STM Deadlocks (Ruby STM, Round 2.5)
(See also Ruby STM: Round Two and Ruby STM: First Round)
Dealing with deadlocks in my lock-based STM implementation has proven to be an interesting problem in three respects: detection, resolution, and unit testing. In case they benefit anyone else, here are the things I learned last night.
Deadlock Detection
While the Ruby interpreter has some built-in deadlock detection, it only catches deadlocks involving all live threads at once. Worse (for our purposes), it responds to deadlocks by unceremoniously terminating the program. When we encounter a transaction deadlock, we only want to force one of the involved transactions to retry, permitting the rest to continue. This means we’ll need to detect (and resolve) transactional deadlocks ourselves.
Fortunately, since we know what object a particular transaction is waiting on, and which transaction owns an outstanding lock on an object, detecting deadlocks is relatively easy: recursively follow the link from one transaction to the transaction which has locked the object it’s waiting upon. If we eventually encounter a transaction which is not waiting for an object, we know that this group of transactions can still make progress. However, if we discover we’re simply going in circles (e.g. because we encounter the same transaction a second time), we know there’s a deadlock and we can take action to break that cycle.
Essentially, what we’ve got is a dependency tree: the transactions waiting for the objects locked by a transaction are its children. (It’s worth noting that there isn’t necessarily just one dependency tree—unrelated groups of transactions will constitute their own separate trees.) Every transaction in such a tree must either complete or retry before its children can make any further progress—and if a loop is introduced in the tree (so it’s no longer a tree), no progress will be possible for any transaction involved. A deadlock.

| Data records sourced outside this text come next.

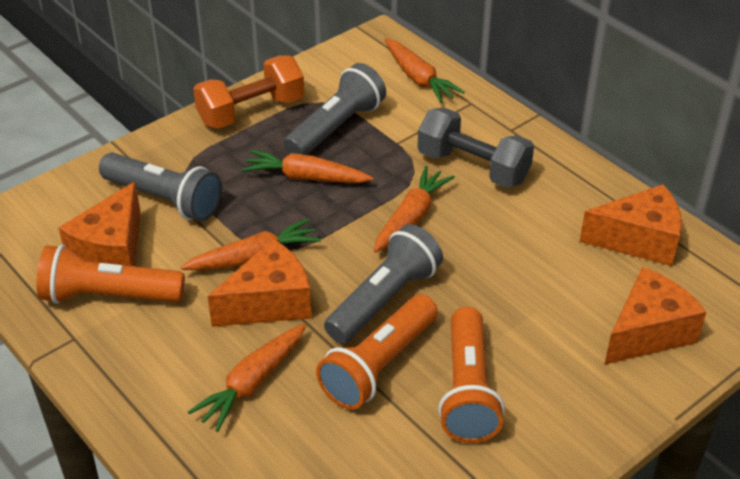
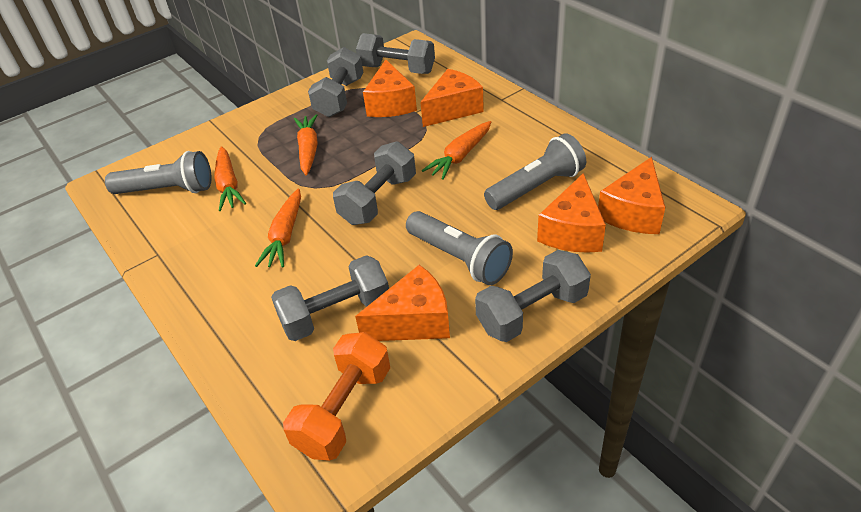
grey dumbbell: [417,108,534,188] = 1 -> [271,255,389,341] [308,47,363,117] [333,141,416,225] [356,33,435,74] [475,250,591,342] = 5
orange carrot: [181,218,321,270] [188,324,306,432] [242,150,374,183] [374,166,455,253] [384,38,465,103] = 5 -> [214,146,246,211] [255,189,301,268] [294,114,318,175] [422,121,491,180] = 4
orange cheese: [58,182,141,266] [208,239,312,327] [580,184,682,266] [604,267,706,365] = 4 -> [355,265,450,341] [363,59,417,117] [420,69,484,127] [537,173,606,253] [598,157,665,234] = 5
orange flashlight: [36,245,185,304] [316,294,438,410] [438,307,505,443] = 3 -> none = 0

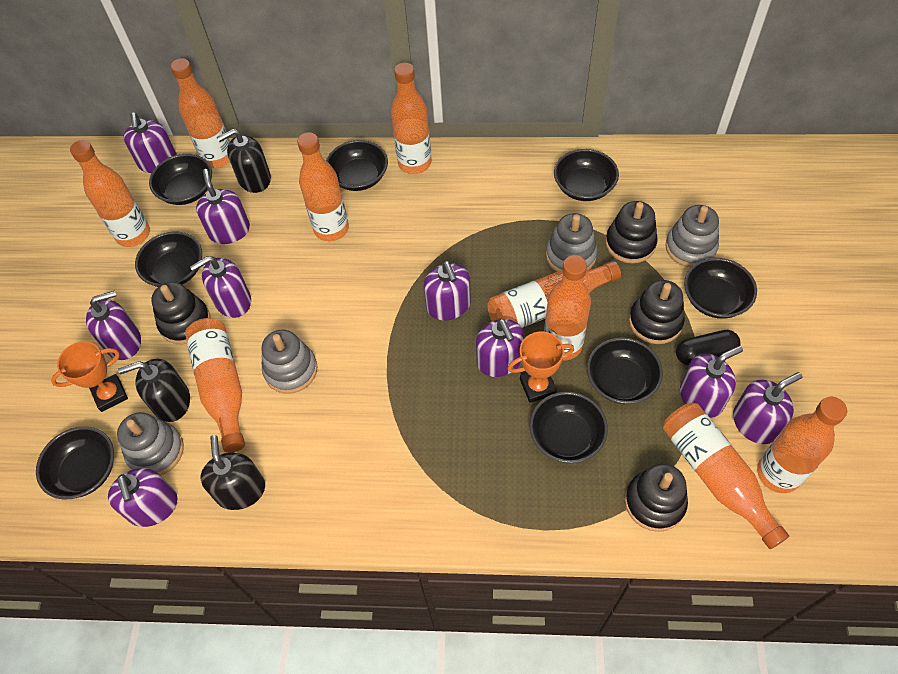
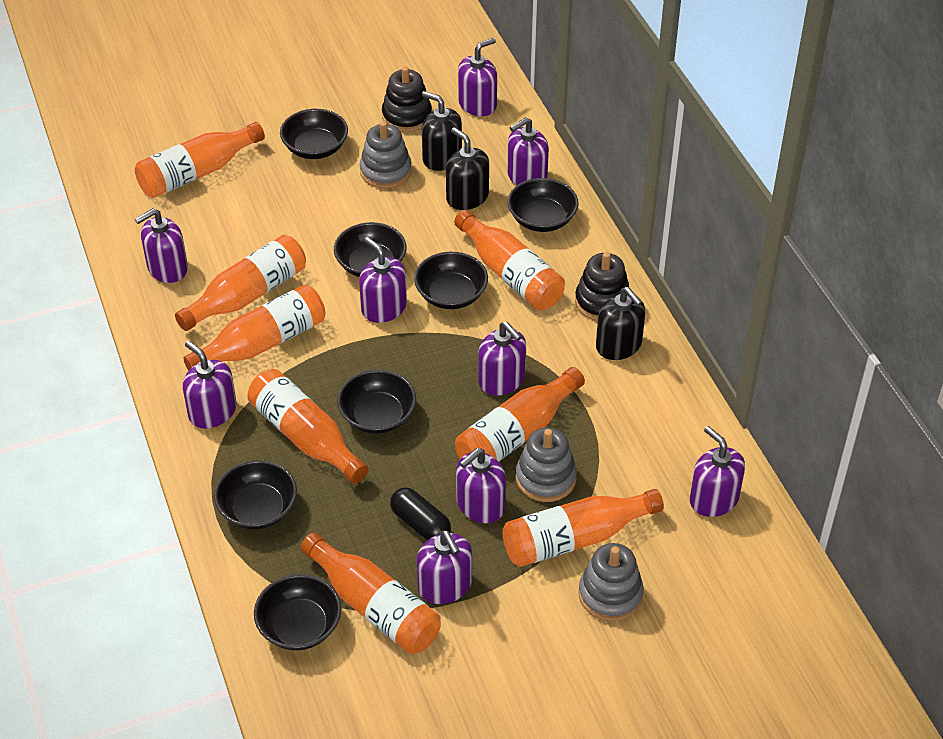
black bowl: [36,426,114,500] [135,231,202,287] [149,154,212,205] [326,140,388,191] [530,392,608,463] [554,149,619,201] [587,337,663,404] [684,258,757,319] = 8 -> [214,460,297,529] [254,574,341,650] [280,109,348,159] [334,222,406,277] [337,370,416,434] [414,252,488,309] [507,178,579,232] = 7
black stacking toy: [151,282,210,344] [605,201,658,264] [625,464,688,532] [629,280,685,344] = 4 -> [382,66,432,132] [575,252,629,321] = 2
grey stacking toy: [117,412,184,476] [261,330,317,394] [546,213,597,272] [665,205,719,267] = 4 -> [360,121,412,189] [516,427,577,502] [578,543,644,621] = 3
orange bottle: [70,140,150,247] [170,58,230,168] [185,318,245,453] [297,132,349,241] [391,63,432,174] [487,261,621,328] [544,255,591,361] [663,403,789,549] [757,396,847,493] = 9 -> [135,122,265,198] [175,235,306,331] [184,285,325,371] [247,369,368,484] [300,533,441,654] [454,210,565,310] [455,367,585,462] [502,489,664,567] = 8
orange trophy: [51,341,128,412] [507,332,574,403] = 2 -> none = 0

Now, if we check for cycles every time before sending the current transaction off to wait, it makes cycle detection much easier. We have only to walk up the tree starting from the transaction we’re about to wait for to discover whether we see the current transaction in that tree (in practice, if it is, it’d be the top, since that’s the only possible position for a transaction which isn’t already waiting). If we do find it there, we have to take action to prevent a deadlock.
Resolving Deadlocks
My first attempt at deadlock resolution was to immediately retry the transaction which was about to create a deadlock. I was surprised to find that my deadlock-avoidance unit tests still didn’t pass. Maybe in retrospect I shouldn’t have been—what was happening was that the transaction was simply turning around and recreating the same deadlock before any other transaction had a chance to make progress.

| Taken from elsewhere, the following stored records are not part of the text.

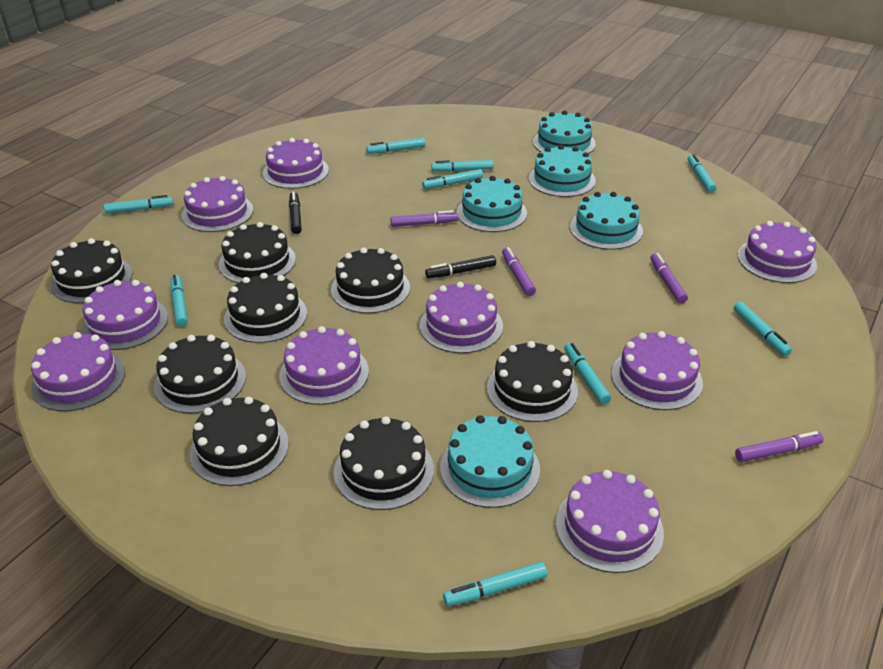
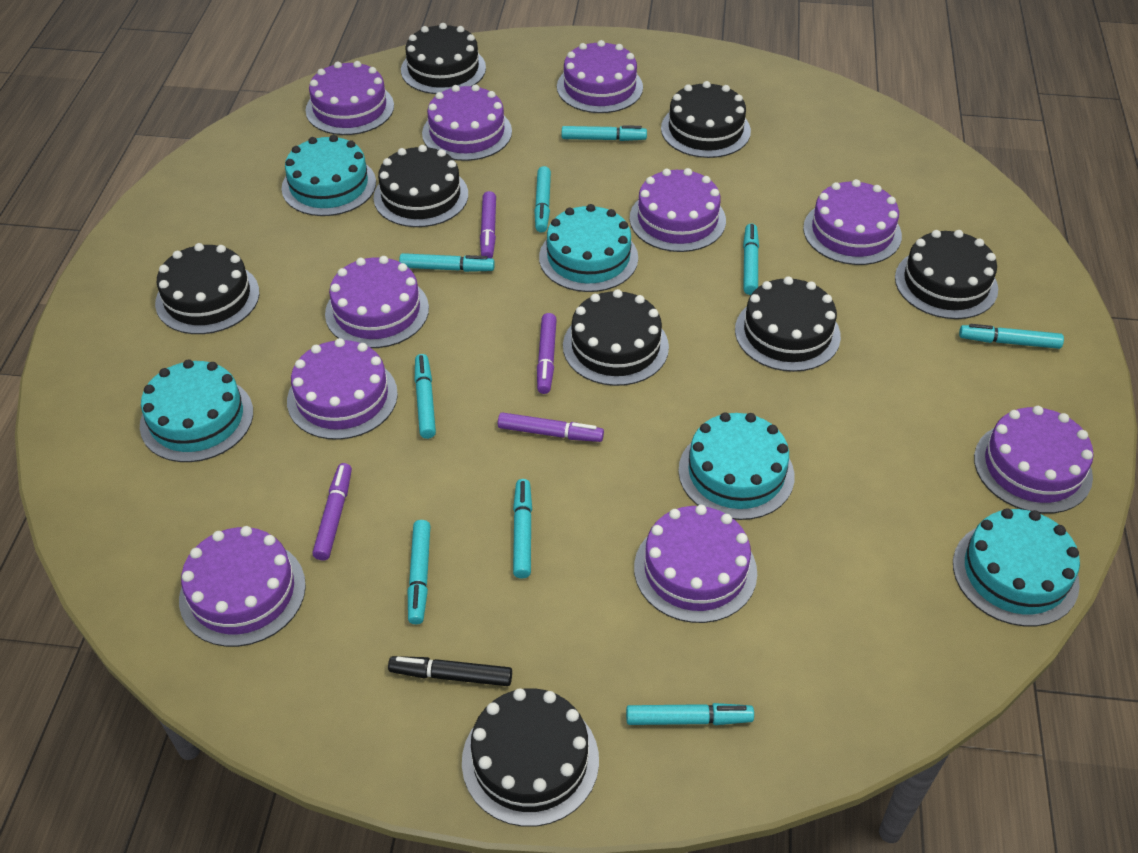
black marker: [289,191,302,234] [425,255,496,278] = 2 -> [388,656,512,686] = 1
purple cake: [31,332,125,411] [82,280,168,350] [182,176,253,232] [263,138,329,189] [279,326,369,405] [420,282,503,353] [556,470,664,573] [612,331,703,410] [738,221,817,283] = 9 -> [179,526,306,647] [287,338,398,440] [305,61,394,135] [325,256,429,348] [422,84,512,161] [557,40,643,113] [630,168,726,252] [634,505,757,623] [803,179,902,265] [974,406,1094,514] = 10

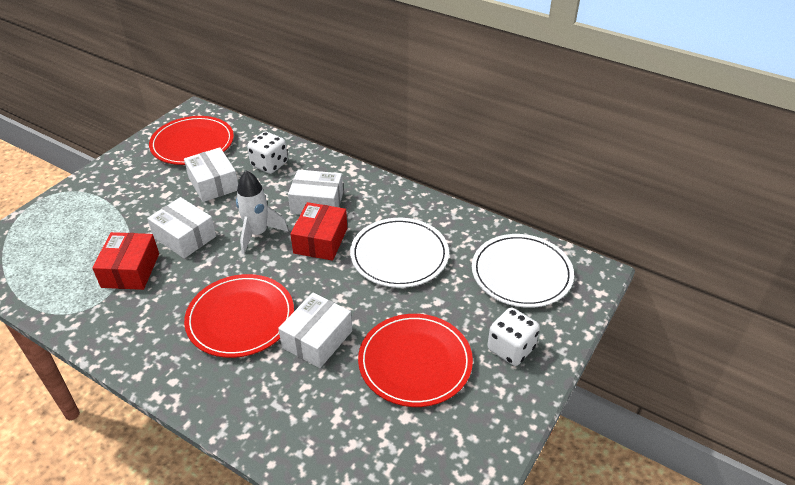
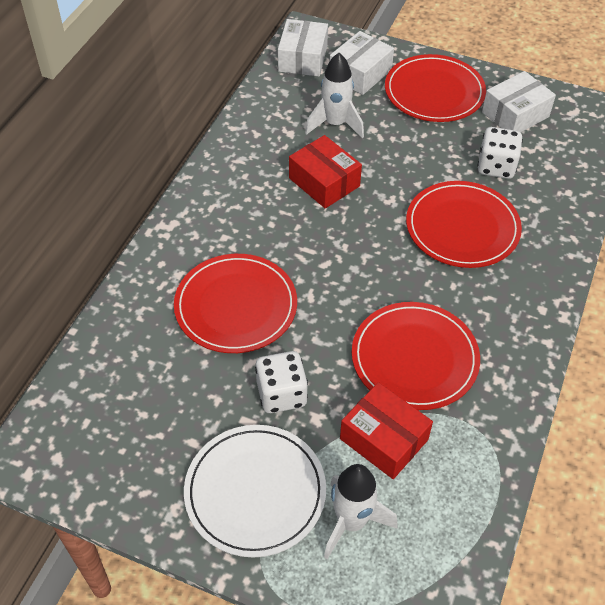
red plate: [149,116,234,165] [184,274,294,358] [358,314,473,407] = 3 -> [174,254,297,353] [352,302,480,410] [385,54,486,122] [406,181,522,268] = 4
white box: [147,197,216,258] [184,147,238,202] [278,293,352,368] [288,170,343,215] = 4 -> [278,19,328,76] [330,31,394,95] [482,71,556,132] = 3
white plate: [350,218,449,288] [472,234,574,308] = 2 -> [184,425,326,558] = 1
white rocket: [236,170,288,254] = 1 -> [305,53,364,139] [324,464,398,559] = 2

There appear to be three options:
- use
Thread.passbefore retrying in order to permit other transactions to run - roll back the deadlock-inducing transaction and wait for another transaction to acquire one of the locks it had been holding before retrying it
- have the deadlock-provoking transaction steal the lock from its current owner, forcing that owner to retry
Ugly as it is, the last option is the only one which guarantees progress
will be made past the particular deadlock. At the moment I’m sticking
with Thread.pass since it’s enough to make the unit tests succeed and
in practice I don’t think Ruby’s scheduler will schedule the thread
calling Thread.pass again until the others have been run.
Concurrent Unit Tests
Writing unit tests for deadlocks (and indeed many concurrency issues) has been fun. You really want to be able to force a specific worst-case thread scheduling scenario, but in practice that’s proven extremely difficult. At the moment I’m simply adding sufficiently large sleeps to ensure that in most cases the desired thread wins (or loses) the race. To do it right, I’m going to have to work out some sort of approach that involves passing a token between threads to represent a transfer of control.
I’ve also found that I often need to have a watchdog thread running during each test which kills the other test threads if they don’t complete within a given safety period. This allows the test to fail in the case of livelock or deadlock, rather than hanging (or killing, if Ruby’s deadlock prevention kicks in) the entire test suite.